Los más de treinta hombres de negro sacaron barras de acero, y justo cuando estaban a punto de dar un paso adelante,
de repente, el rugido de motores de coches llegó desde lejos.
El suelo a su alrededor parecía vibrar.
El intenso alboroto hizo que los Vicepresidentes Zhu y Han miraran involuntariamente hacia atrás.
Vieron un flujo de SUVs negros que se dirigían hacia ellos a toda velocidad.
Unos parpadeos después,
la formación de SUVs negros densamente agrupados se detuvo a pocos metros de donde estaban Ye Tian y los demás.
Entonces,
las puertas se abrieron una tras otra.
Hombres que parecían bien entrenados descendieron de los SUVs de manera ordenada.
En el dorso de sus manos derechas, todos tenían un tatuaje de pentagrama.
En poco tiempo,
todos habían salido de los SUVs.
Eran trescientos.
Estos eran los soldados leales cultivados por Xiao Yang y el Anciano Yu.

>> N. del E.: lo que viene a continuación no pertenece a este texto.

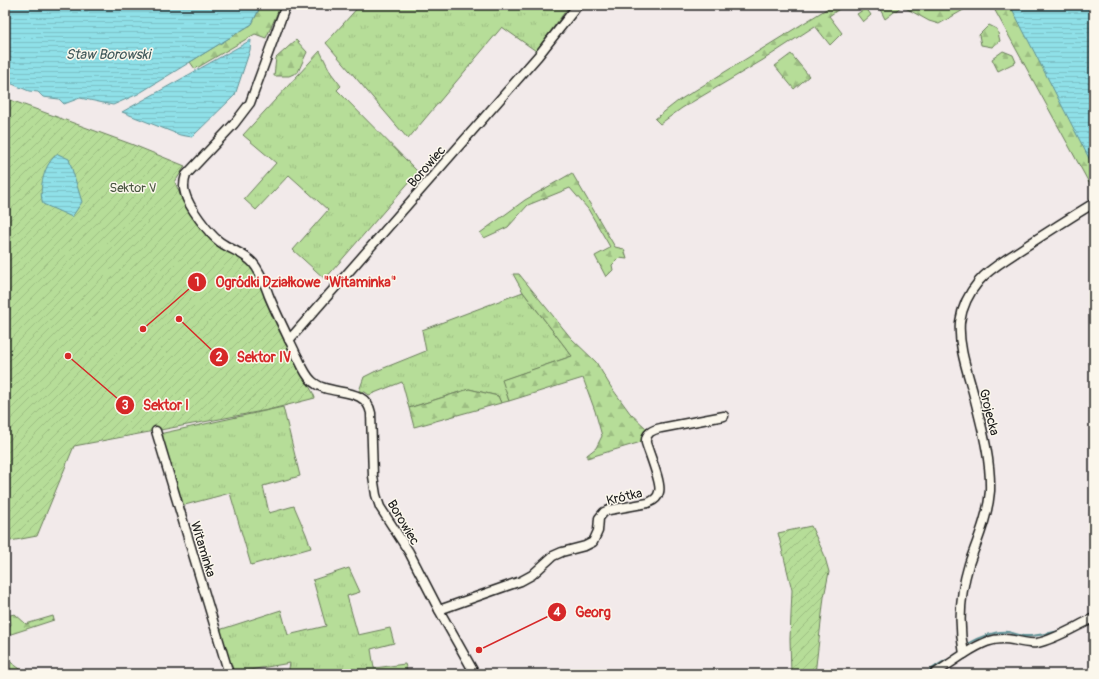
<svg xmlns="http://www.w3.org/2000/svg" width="1099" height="679" viewBox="0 0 1099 679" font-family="Pangolin,sans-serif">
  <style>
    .grass { fill: url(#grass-tufts); stroke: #697c5a }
    .forest { fill: url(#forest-firs); stroke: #697c5a }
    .garden { fill: url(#garden-furrows); stroke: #697c5a }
    .water { fill: url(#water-rules); stroke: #619296 }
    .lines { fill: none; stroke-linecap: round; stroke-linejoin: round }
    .stream { stroke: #619296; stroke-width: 2 }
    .minor-casing { stroke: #1c1c1c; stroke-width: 11 }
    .minor { stroke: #fbf7ec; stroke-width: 8 }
    .labels { text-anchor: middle; stroke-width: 3; stroke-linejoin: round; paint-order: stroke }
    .street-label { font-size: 13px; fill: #1c1c1c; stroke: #fbf7ec }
    .park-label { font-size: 13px; fill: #4a5641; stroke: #fbf7ec }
    .water-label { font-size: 14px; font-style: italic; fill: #3e5759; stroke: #fbf7ec }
    .leader { fill: none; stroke: #d62828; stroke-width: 1.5 }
    .callout-dot { fill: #d62828; stroke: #fbf7ec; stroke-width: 1.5 }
    .mark-label { font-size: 12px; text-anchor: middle; font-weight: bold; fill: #fff }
    .callout-label { font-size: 14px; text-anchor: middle; font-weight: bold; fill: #d62828; stroke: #fbf7ec; stroke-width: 3; stroke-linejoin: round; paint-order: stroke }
  </style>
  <defs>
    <pattern id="grass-tufts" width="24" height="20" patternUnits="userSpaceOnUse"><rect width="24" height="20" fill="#b6dd98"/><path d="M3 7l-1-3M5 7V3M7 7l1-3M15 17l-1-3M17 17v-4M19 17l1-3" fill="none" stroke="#9cbd82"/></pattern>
    <pattern id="forest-firs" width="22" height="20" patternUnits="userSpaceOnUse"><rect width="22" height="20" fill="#b6dd98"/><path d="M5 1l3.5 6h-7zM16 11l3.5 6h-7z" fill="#9cbd82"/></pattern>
    <pattern id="garden-furrows" width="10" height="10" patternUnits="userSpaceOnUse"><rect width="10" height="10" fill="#b6dd98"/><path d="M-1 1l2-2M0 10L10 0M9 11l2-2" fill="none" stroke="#9cbd82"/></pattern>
    <pattern id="water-rules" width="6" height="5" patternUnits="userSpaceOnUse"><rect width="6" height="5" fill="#8fe0e8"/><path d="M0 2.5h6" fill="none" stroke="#7bc0c6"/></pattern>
  </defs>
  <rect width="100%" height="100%" fill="#f2eaea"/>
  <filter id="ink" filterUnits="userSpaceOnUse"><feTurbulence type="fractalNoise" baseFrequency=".025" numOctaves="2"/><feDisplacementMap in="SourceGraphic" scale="8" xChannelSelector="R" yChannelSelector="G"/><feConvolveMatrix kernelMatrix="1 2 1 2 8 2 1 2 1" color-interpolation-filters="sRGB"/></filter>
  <g filter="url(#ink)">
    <g class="grass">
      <path d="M360,5H570L536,51L502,27L408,139L326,43Z"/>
      <path d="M320,51L331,73L341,86L337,90L418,172L325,279L293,250L328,210L289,175L256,210L244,199L276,163L243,135Z"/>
      <path d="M523,292L572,356L503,380L509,401L501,403L498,396L469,389L409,408L402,382L369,395L365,392L359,391L364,377L374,372L426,351L422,330Z"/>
      <path d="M283,407L300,476L263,486L269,513L294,506L306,534L311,548L251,565L230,493L181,506L159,434Z"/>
      <path d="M349,568L360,592L347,596L358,635L390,628L394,643L371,649L374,668L405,664L408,674H288L290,663L232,673L219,630L281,610L288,635L326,626L313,580Z"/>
    </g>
    <g class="forest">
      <path d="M261,5H281L266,38L255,34L195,69L190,62L252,24Z"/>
      <path d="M833,5H845L829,16L842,33L830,45L815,26L763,60L682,108L660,124L655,119L678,101Z"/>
      <path d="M878,5H972L939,24L929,21L902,6L885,19Z"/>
      <path d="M992,5H1011L1094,164V192Z"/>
      <path d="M866,8L871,15L863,22L857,14Z"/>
      <path d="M989,25L997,29L1000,41L992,47L981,45L979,35Z"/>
      <path d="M296,40L307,52L298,72L289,76H274L276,58Z"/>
      <path d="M1003,51L1013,55L1016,62L998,71L992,59Z"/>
      <path d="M791,54L809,76L794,89L775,66Z"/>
      <path d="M572,173L615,247L624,249L627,259L619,258L612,265L613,270L606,277L595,256L610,248L609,245L588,209L570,188L528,205L508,227L484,238L480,233L525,200Z"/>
      <path d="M513,274H519L571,338L596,362L611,387L630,413L647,429L642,436L641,442L587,458V455L596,448L602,436L595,411L583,378L509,401L502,380L572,356L523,292Z"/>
      <path d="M469,389L498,396L501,403L414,427L409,408Z"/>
      <path d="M15,614L26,624L53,616L54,620L5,636V626L11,625L10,615Z"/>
      <path d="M5,658L27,674H5Z"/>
    </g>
    <g class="garden">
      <path d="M5,98L131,144L185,166L175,182L183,202L209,238L220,248L238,257L253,269L296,363L313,393L315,398L268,410L74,446L37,536L5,542Z"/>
      <path d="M811,526L824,554L829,572L824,597L815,674H791L790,639L792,590L778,533Z"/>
    </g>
    <g class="water">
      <path d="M5,5H261L252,24L138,94L113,105L80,98L64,104L59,99L43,97L38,92L29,91L5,81Z"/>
      <path d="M1010,5H1094V168Z"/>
      <path d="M251,40L250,50L235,95L192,137L180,135L122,112Z"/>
      <path d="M58,154L69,159L82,202L72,217L43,204C38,190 44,162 58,154Z"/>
    </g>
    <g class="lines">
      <g class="stream">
        <path d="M967,644C977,638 997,630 1008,632C1013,633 1018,635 1023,636C1036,637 1048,633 1060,631"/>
        <path d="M925,674L936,666L946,660"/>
      </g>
      <defs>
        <g id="minor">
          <path d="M286,5L250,103L234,124L186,175C184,181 183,187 185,193C188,206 209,234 220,242C231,250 244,253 253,263C261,272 265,285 269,296C277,315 287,335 296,354C301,363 304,373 311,380C328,398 365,384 371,413L373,476L376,495L380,507L409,552L439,610L475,674"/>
          <path d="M289,340L538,56L578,5"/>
          <path d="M156,431L229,674"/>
          <path d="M439,610L521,581L532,575L553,556L562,552L585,546L593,542L598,531L599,518L604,512L609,510L648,503C653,501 658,498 659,492C662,484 649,453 646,443C645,433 652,430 661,428L724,416"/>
          <path d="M964,654C980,644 993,636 1013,640C1021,642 1029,644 1037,643C1057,639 1076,626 1094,618"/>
          <path d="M934,674L964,654C958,624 960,594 969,564C977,541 988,517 990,491C991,459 982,428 974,396C968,373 958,347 960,322C962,307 969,293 979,281C989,269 1004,261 1017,252C1043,235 1068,219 1094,203"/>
        </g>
      </defs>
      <use href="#minor" class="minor-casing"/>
      <use href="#minor" class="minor"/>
    </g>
  </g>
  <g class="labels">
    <g class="street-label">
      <text transform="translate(426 166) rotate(-49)" y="5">Borowiec</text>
      <text transform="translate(990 412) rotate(76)" y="5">Grojecka</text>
      <text transform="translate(624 496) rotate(-13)" y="5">Krótka</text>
      <text transform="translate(404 522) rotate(59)" y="5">Borowiec</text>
      <text transform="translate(204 549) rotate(73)" y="5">Witaminka</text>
    </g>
    <g class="park-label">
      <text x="133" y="192">Sektor V</text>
    </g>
    <g class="water-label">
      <text x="108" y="59">Staw Borowski</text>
    </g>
  </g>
  <path class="leader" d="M143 329L197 282M179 319L219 357M68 356L125 405M479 650L557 612"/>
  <g class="callout-dot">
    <circle cx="143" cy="329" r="4"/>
    <circle cx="179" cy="319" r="4"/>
    <circle cx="68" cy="356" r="4"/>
    <circle cx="479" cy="650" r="4"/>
    <circle cx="197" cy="282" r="10"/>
    <circle cx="219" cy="357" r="10"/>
    <circle cx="125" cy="405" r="10"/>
    <circle cx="557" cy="612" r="10"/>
  </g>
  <g class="mark-label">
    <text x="197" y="286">1</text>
    <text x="219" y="361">2</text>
    <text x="125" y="409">3</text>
    <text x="557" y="616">4</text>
  </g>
  <g class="callout-label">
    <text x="306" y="287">Ogródki Działkowe "Witaminka"</text>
    <text x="264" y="362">Sektor IV</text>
    <text x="166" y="410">Sektor I</text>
    <text x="593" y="617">Georg</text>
  </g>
  <rect width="1099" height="679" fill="none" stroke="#fbf7ec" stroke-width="20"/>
  <rect x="10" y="10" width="1079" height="659" fill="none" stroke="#1c1c1c" stroke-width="1.5" filter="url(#ink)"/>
</svg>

Estos soldados eran completamente leales a ellos.
Antes de esto, estos soldados leales habían estado entrenando en el extranjero.
Cuando el Anciano Yu se dio cuenta de que Liu Menglan podría estar en peligro, inmediatamente llamó a estos trescientos hombres para que regresaran del extranjero.
Desafortunadamente, era demasiado tarde.
Solo habían regresado al país en las primeras horas de ese día.
Habiendo pasado por numerosas batallas en el extranjero, no había duda sobre sus habilidades.
Mientras los corazones de los Vicepresidentes Han y Zhu latían aceleradamente,
los trescientos soldados leales se volvieron hacia el Anciano Yu y se inclinaron, gritando:
—¡Anciano Yu!
Luego se inclinaron ante Liu Menglan:
—¡Presidenta Liu!
Liu Menglan volvió a su comportamiento habitual, con una oleada de intención asesina en sus ojos, y ordenó:
—¡Encárguense de todos los que nos rodean!
—Que no quede ninguno vivo, excepto esos dos.
Señaló a los Vicepresidentes Han y Zhu; no los dejaría morir tan fácilmente.